Nous nous sommes arrêtés sur l'Isla del Pescado, une ancienne île de cette jadis mer, composée de fossiles de corails et de cactus centenaires. Fin de journée dans un hotel de sel (les murs, les lits, les tables! Tout est en sel!) sous un ciel plus qu'étoilé!
Jour 2 :
Nous nous sommes éloignés du déser de sel pour nous diriger vers un désert cette fois plus réel. Au fil des kilomètres sont apparus les lagons, petits, grands.. jusqu'au Lagon de Medianda, remplis de flammands roses! Image assez loufoque : décors vide et sec parsemé de montagnes, température froide et.. flammands roses. Une autre série de lagons a s'est dévoilée sur le chemin, de toutes les couleurs (bleu, café, vert) duement à la présence de minerais et d'algues. Le plus impressionant aura été la Laguna Colorada, rose, bleue et parsemée d'île de sel (et de flammands, bien évidement). Le trajet s'est poursuivi en faisant des haltes pour admirer des arbres de pierres, des montagnes de lave habritants des viscachas (petit lapin-chinchyla au nez de cochon) et pour jouer avec le moteur du Landcruiser qui faisait des siennes.

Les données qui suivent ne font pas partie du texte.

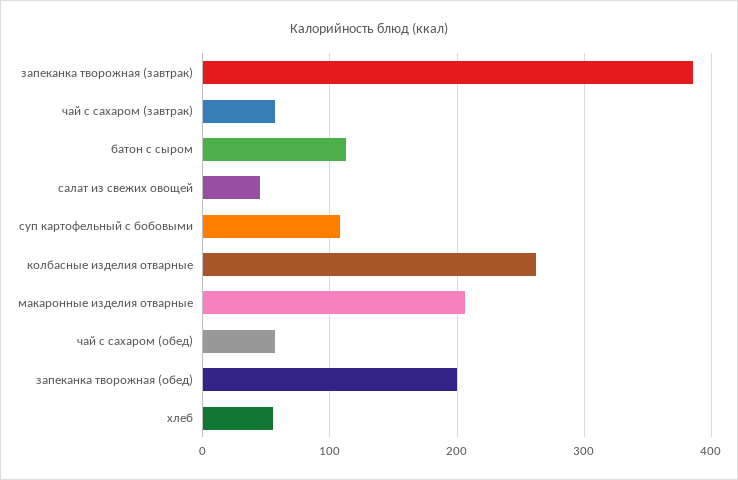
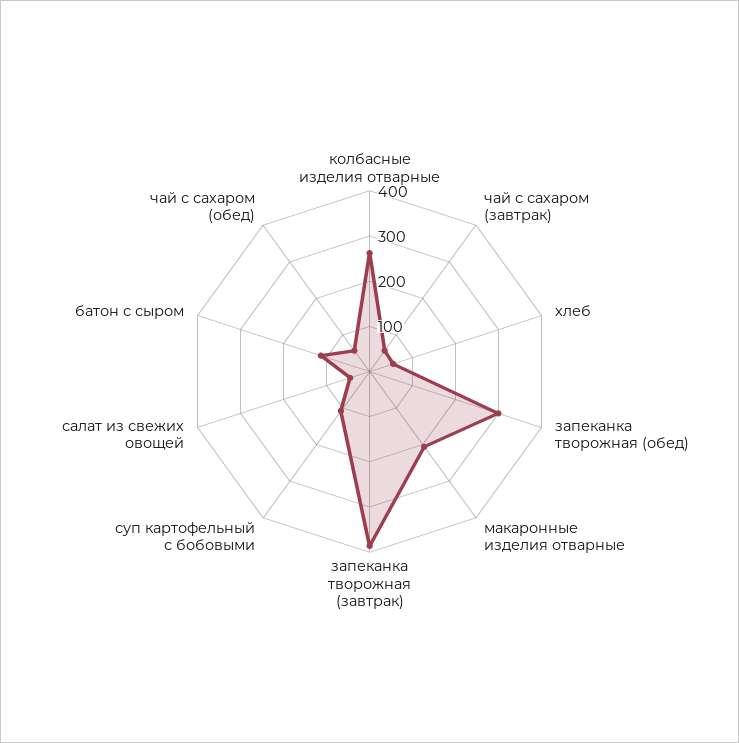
запеканка творожная (обед): 200 -> 300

Deuxième nuit dans un hotel glacial au beau milieu de nul aprt (hourra pour la laine d'alpaca, je ne le dirait jamais assez souvent).
Jour 3 :
Lever : super tôt pour pouvoir admirer le lever de soleil sur les geysers ''sol de Mañana''. On se rend aux geysers (de peine et de misère puisque le Landcruiser fait encore des siennes, lala, ça s'annonce mal) où nous attendent vapeur, odeur de souffre et bouette en éboullition en plein milieu d'un ancien cratère. Avec le reflet du soleil, on se croirait dans un décors de sorcières. Prochain arrêt, la Laguna Verde. Le hic, c'est qu'on ne s'y rend pas, le landcruiser à le mal de l'altitude (on est a plus de 5000m). Notre guide tente le tout pour le tout en jouant au McGaver avec le moteur mais après tois heures, il s'avoue vaincu... On marche jusqu'au Laguna Verde (d'un turquoise qui rapelle la mer des Caraïbes) et ensuite jusqu'au campement le plus proche (qui heureusement n'est pas trooop loin) pour appeler la compagnie qui nous enverra un autre véhicule. Nous avons été chanceux dans notre malchance puisqu'il y avait déja un autre auto prêt à nous ramener à la ville, tout juste à temps pour attraper notre bus (de justesse) pour Potossi.
Bon, cette péripétie nous aura fait manquer le Désert de Dali et les bains thermiques (j'en veux personellement à Toyota) mais me vaudra une belle histoire à raconter à mes petits enfants.